(Activity): The answer is the line with "idea de cómo manejan diferentes" and every line after it to the end of the listing, retyped exactly. Pictures do not belong in it.

(Data excerpts):

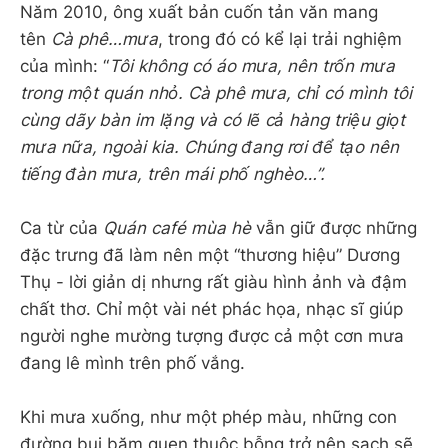
Năm 2010, ông xuất bản cuốn tản văn mang
tên
Cà phê…mưa
, trong đó có kể lại trải nghiệm
của mình: “
Tôi không có áo mưa, nên trốn mưa
trong một quán nhỏ. Cà phê mưa, chỉ có mình tôi
cùng dãy bàn im lặng và có lẽ cả hàng triệu giọt
mưa nữa, ngoài kia. Chúng đang rơi để tạo nên
tiếng đàn mưa, trên mái phố nghèo…”.
Ca từ của
Quán café mùa hè
vẫn giữ được những
đặc trưng đã làm nên một “thương hiệu” Dương
Thụ - lời giản dị nhưng rất giàu hình ảnh và đậm
chất thơ. Chỉ một vài nét phác họa, nhạc sĩ giúp
người nghe mường tượng được cả một cơn mưa
đang lê mình trên phố vắng.
Khi mưa xuống, như một phép màu, những con
đường bụi bặm quen thuộc bỗng trở nên sạch sẽ,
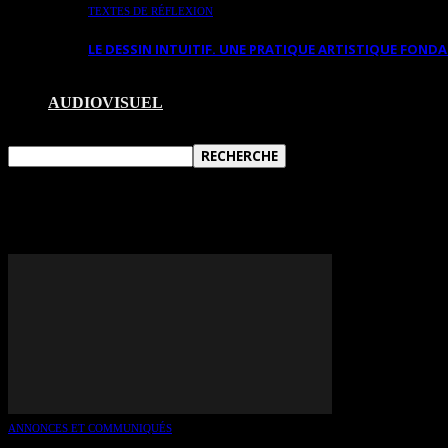
TEXTES DE RÉFLEXION
LE DESSIN INTUITIF. UNE PRATIQUE ARTISTIQUE FON
AUDIOVISUEL
TAG: MARIE ST-ARNAUD
ANNONCES ET COMMUNIQUÉS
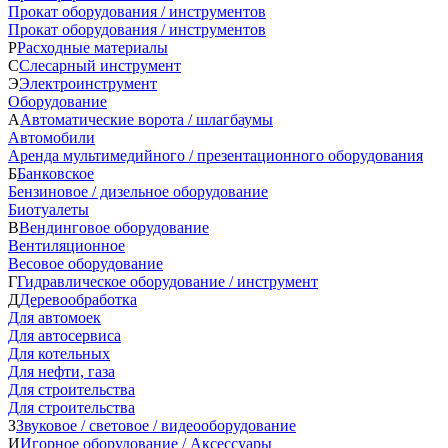
Прокат оборудования / инструментов
Прокат оборудования / инструментов
Р
Расходные материалы
С
Слесарный инструмент
Э
Электроинструмент
Оборудование
А
Автоматические ворота / шлагбаумы
Автомобили
Аренда мультимедийного / презентационного оборудования
Б
Банковское
Бензиновое / дизельное оборудование
Биотуалеты
В
Вендинговое оборудование
Вентиляционное
Весовое оборудование
Г
Гидравлическое оборудование / инструмент
Д
Деревообработка
Для автомоек
Для автосервиса
Для котельных
Для нефти, газа
Для строительства
Для строительства
З
Звуковое / световое / видеооборудование
И
Игорное оборудование / Аксессуары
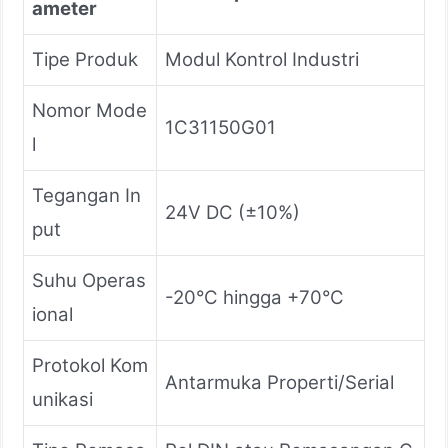
ameter
Tipe Produk
Modul Kontrol Industri
Nomor Mode
1C31150G01
l
Tegangan In
24V DC (±10%)
put
Suhu Operas
-20°C hingga +70°C
ional
Protokol Kom
Antarmuka Properti/Serial
unikasi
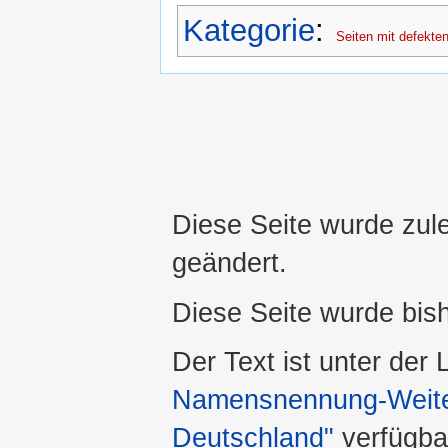
Kategorie
:
Seiten mit defekten
Diese Seite wurde zul
geändert.
Diese Seite wurde bis
Der Text ist unter der
Namensnennung-Weiter
Deutschland"
verfügba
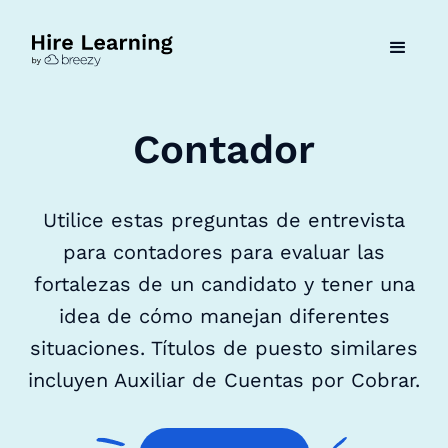
Contador
Utilice estas preguntas de entrevista
para contadores para evaluar las
fortalezas de un candidato y tener una
idea de cómo manejan diferentes
situaciones. Títulos de puesto similares
incluyen Auxiliar de Cuentas por Cobrar.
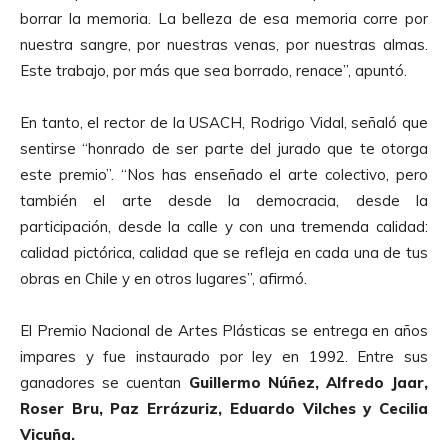
borrar la memoria. La belleza de esa memoria corre por
nuestra sangre, por nuestras venas, por nuestras almas.
Este trabajo, por más que sea borrado, renace”, apuntó.
En tanto, el rector de la USACH, Rodrigo Vidal, señaló que
sentirse “honrado de ser parte del jurado que te otorga
este premio”. “Nos has enseñado el arte colectivo, pero
también el arte desde la democracia, desde la
participación, desde la calle y con una tremenda calidad:
calidad pictórica, calidad que se refleja en cada una de tus
obras en Chile y en otros lugares”, afirmó.
El Premio Nacional de Artes Plásticas se entrega en años
impares y fue instaurado por ley en 1992. Entre sus
ganadores se cuentan
Guillermo Núñez, Alfredo Jaar,
Roser Bru, Paz Errázuriz, Eduardo Vilches y Cecilia
Vicuña.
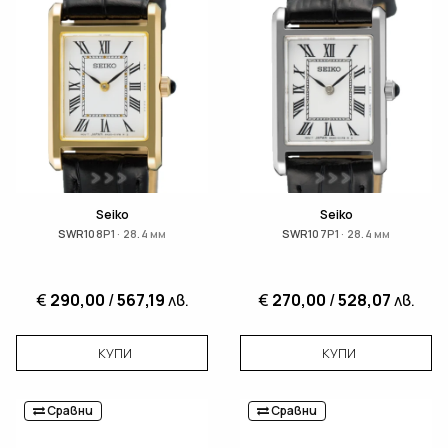
Seiko
Seiko
SWR108P1 · 28.4 мм
SWR107P1 · 28.4 мм
€
290,00
/
567,19
лв.
€
270,00
/
528,07
лв.
КУПИ
КУПИ
Сравни
Сравни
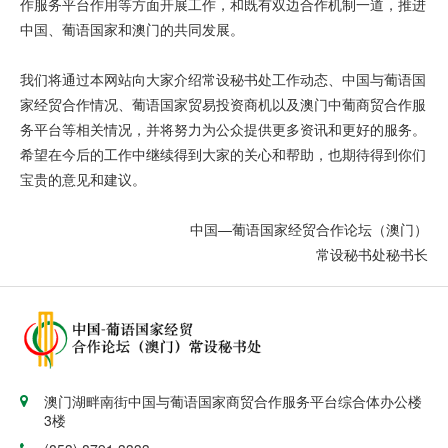
作服务平台作用等方面开展工作，和既有双边合作机制一道，推进
中国、葡语国家和澳门的共同发展。
我们将通过本网站向大家介绍常设秘书处工作动态、中国与葡语国
家经贸合作情况、葡语国家贸易投资商机以及澳门中葡商贸合作服
务平台等相关情况，并将努力为公众提供更多资讯和更好的服务。
希望在今后的工作中继续得到大家的关心和帮助，也期待得到你们
宝贵的意见和建议。
中国—葡语国家经贸合作论坛（澳门）
常设秘书处秘书长
澳门湖畔南街中国与葡语国家商贸合作服务平台综合体办公楼
3楼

(Solution to this task):
idea de cómo manejan diferentes
situaciones. Títulos de puesto similares
incluyen Auxiliar de Cuentas por Cobrar.
borrar la memoria. La belleza de esa memoria corre por
nuestra sangre, por nuestras venas, por nuestras almas.
Este trabajo, por más que sea borrado, renace”, apuntó.
En tanto, el rector de la USACH, Rodrigo Vidal, señaló que
sentirse “honrado de ser parte del jurado que te otorga
este premio”. “Nos has enseñado el arte colectivo, pero
también el arte desde la democracia, desde la
participación, desde la calle y con una tremenda calidad:
calidad pictórica, calidad que se refleja en cada una de tus
obras en Chile y en otros lugares”, afirmó.
El Premio Nacional de Artes Plásticas se entrega en años
impares y fue instaurado por ley en 1992. Entre sus
ganadores se cuentan
Guillermo Núñez, Alfredo Jaar,
Roser Bru, Paz Errázuriz, Eduardo Vilches y Cecilia
Vicuña.
Seiko
Seiko
SWR108P1 · 28.4 мм
SWR107P1 · 28.4 мм
€
290,00
/
567,19
лв.
€
270,00
/
528,07
лв.
КУПИ
КУПИ
Сравни
Сравни
作服务平台作用等方面开展工作，和既有双边合作机制一道，推进
中国、葡语国家和澳门的共同发展。
我们将通过本网站向大家介绍常设秘书处工作动态、中国与葡语国
家经贸合作情况、葡语国家贸易投资商机以及澳门中葡商贸合作服
务平台等相关情况，并将努力为公众提供更多资讯和更好的服务。
希望在今后的工作中继续得到大家的关心和帮助，也期待得到你们
宝贵的意见和建议。
中国—葡语国家经贸合作论坛（澳门）
常设秘书处秘书长
澳门湖畔南街中国与葡语国家商贸合作服务平台综合体办公楼
3楼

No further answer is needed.